おかっぱ頭にロイド眼鏡、チョビ髭の藤田は「宣伝屋」と揶揄された。だが、パリで無名の日本人画家としては、自らが広告塔になる戦略が必要だっただろう。それを可能にしたのは、手先の器用さと卓越したファッションセンス。晩年の藤田は、得意な裁縫だけでなく大工仕事や小物作りも楽しんだ。空き箱やガラス瓶にも細かな絵を描き込み、こだわりある「小さな芸術」は彼の身の回りを飾った。

パリでの成功後、日本美術界への凱旋は惨憺たる結果に終わった。そもそも日本を飛び出したのも、印象派や写実主義中心の日本画壇に居場所がなかったからでもある。文展などでは全て落選。藤田の自由な感性は、封建的な日本ではそぐわなかった。
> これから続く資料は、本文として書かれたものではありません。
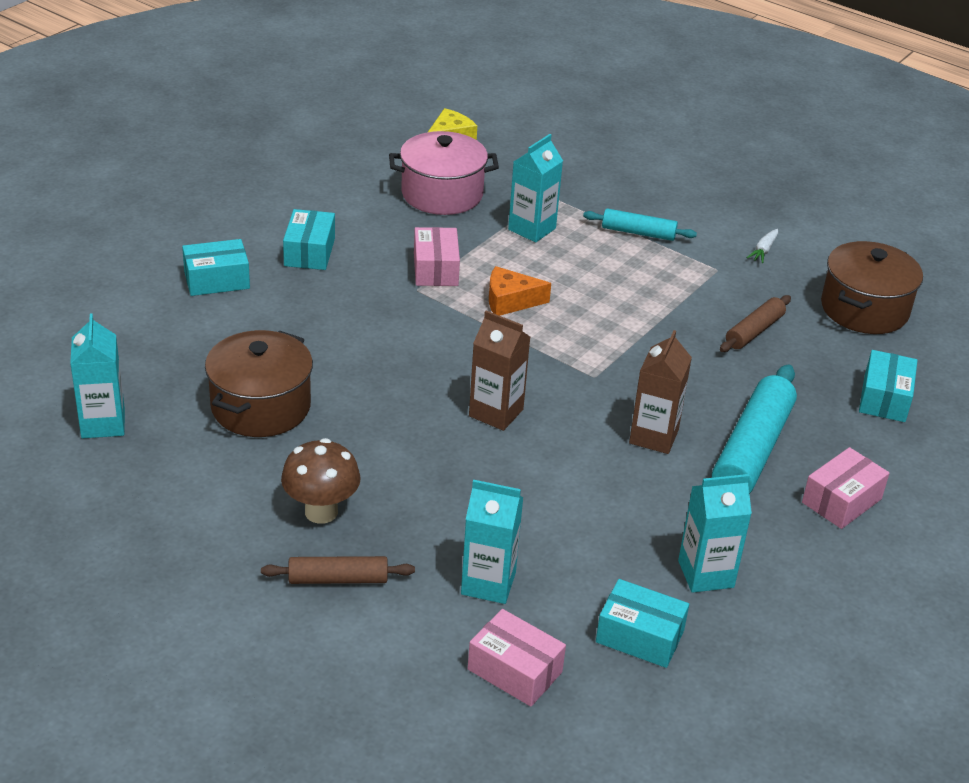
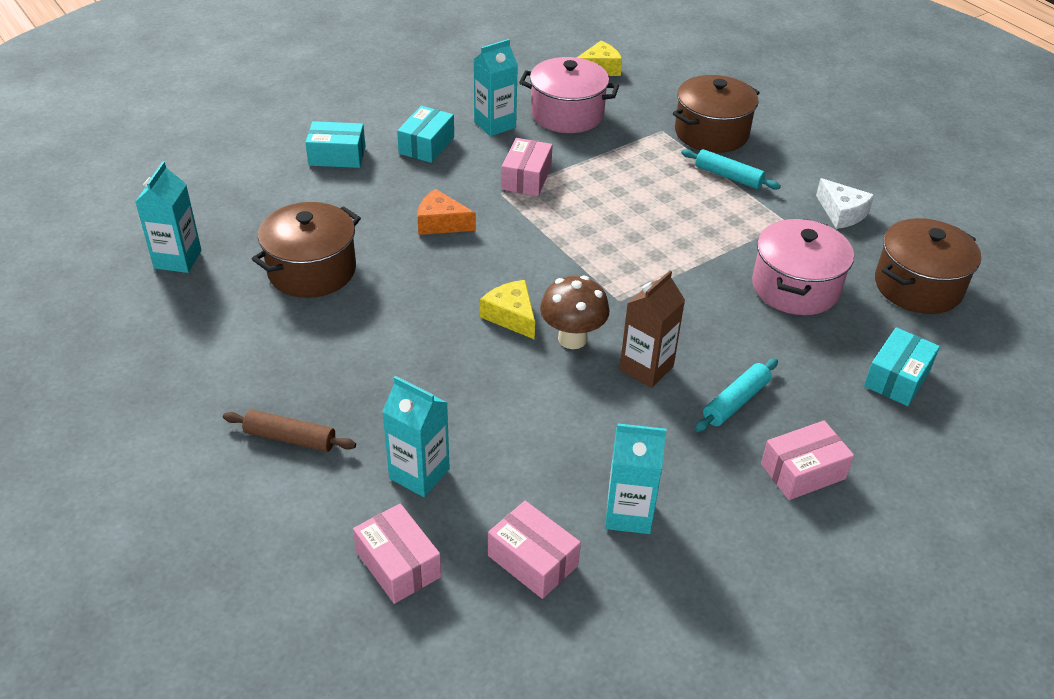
camera: 20 degrees right, 5 degrees up
brown mushroom [281,438,361,524] -> brown mushroom moved to [540,276,609,349]
brown carton [469,311,530,431] -> yellow cheese [480,280,535,339]
orange cheese [489,266,551,316] -> orange cheese moved to [418,189,476,235]
turquoise carton [508,134,563,242] -> turquoise carton moved to [474,39,518,136]
turquoise box [596,579,689,668] -> pink box [488,501,581,599]
turquoise rolling pin [712,364,797,494] -> turquoise rolling pin [695,358,778,432], size x0.56
brown rolling pin [720,295,791,352] -> pink pot [752,219,854,315]
white carrot [746,229,778,263] -> white cheese [816,178,874,229]
none -> brown pot [673,75,760,153]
太平洋戦争に突入し、「絵画が直接お国に役立つということは、なんという果報な事であろう。」と戦地を訪問し、戦争画を描いた。この思いは終戦後、「戦争協力者」と批判されることになる。再びパリを目指すも入国の許可が下りず、ニューヨークへ。有名な『カフェ』は、そこで着想を得た作品。物思いにふける女性は、エコール・ド・パリを懐かしむ藤田自身なのかもしれない。

藤田の「黒」は美しい。東京美術学校時代、「黒」を忌み嫌った西洋画科主任の黒田清輝は、〈悪い絵の例〉として藤田の絵を皆の前に晒した。モダニストとしての黒はパリで命を宿したのだ。

1964年、78歳の藤田は語る。「一人の口から漏れて何千の人の耳に伝わってそれが広まっても、0が何万集まっても0に過ぎず、一の方が強い。」